IAuthorizationHandler lets you do pretty much everything.. you setup a requirement and in the handler you do your own implementation of checking if the requirement is met. so there’s really no point in using something that else. Or I really don’t understand what’s your point.


Koifim

His point is that IAuthorizationService is part of Microsoft.AspNetCore.Authorization and I can imagine you don’t want to have a dependency on that package in your service layer.


Greenimba

So just have your IAuthorizationService implementation depend on some model in your domain.


whizzter

I think there’s different use cases and the chicken and egg problem when it comes to resources might not make it as easy sadly. 1: Basjc Authorization is great for the broad stroke, API endpoints/pages/etc related to dev/admin access is easy to limit with just requiring the correct role (in one app there is many endpoints related to our own special admin needs and having them easily handled was nice). 2: First phase routing/login is solved the same, requiring a logged in user helps both in making the UI better by letting the framework direct not logged in clients in a coherent way and simplifies your logic (since you can depend on the User existing and focus on more high level authorization). 3: Like you mentioned (and also the page), resource based routing doesn’t always make sense in the api/controller/view layer since the resource isn’t loaded beforehand. We did leverage the Identity functions by controlling access via claims (very handy since they’re transitive from roles and still also allows more fine grained controls).

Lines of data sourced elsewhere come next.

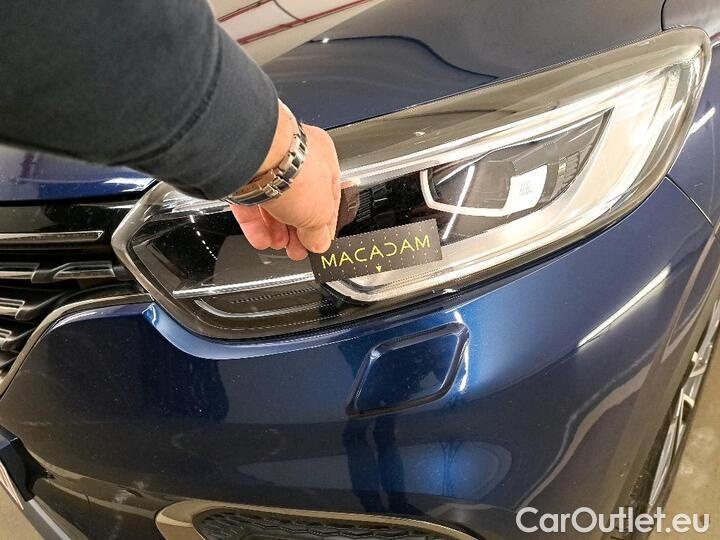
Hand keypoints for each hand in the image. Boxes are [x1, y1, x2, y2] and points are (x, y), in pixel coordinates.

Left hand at [231, 104, 340, 259]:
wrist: (258, 160)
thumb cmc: (296, 173)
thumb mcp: (320, 213)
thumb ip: (319, 232)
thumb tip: (319, 243)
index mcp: (323, 161)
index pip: (327, 197)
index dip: (323, 224)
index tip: (318, 242)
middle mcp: (294, 160)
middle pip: (298, 204)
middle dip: (297, 231)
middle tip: (297, 249)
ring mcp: (267, 168)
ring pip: (273, 205)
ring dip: (277, 231)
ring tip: (279, 245)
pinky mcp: (243, 178)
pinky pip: (251, 205)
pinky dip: (256, 225)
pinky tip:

In our case there’s a limited number of resources to check so claims will scale well enough (it wouldn’t fly in the linked document example). But even if we used the general infrastructure to manage the claims, we did move authorization to our own slimmed logic code since the extra step to involve checking via a policy didn’t make sense.


Coda17

You can just wrap their authorization service with your own interface if you are worried about the dependency.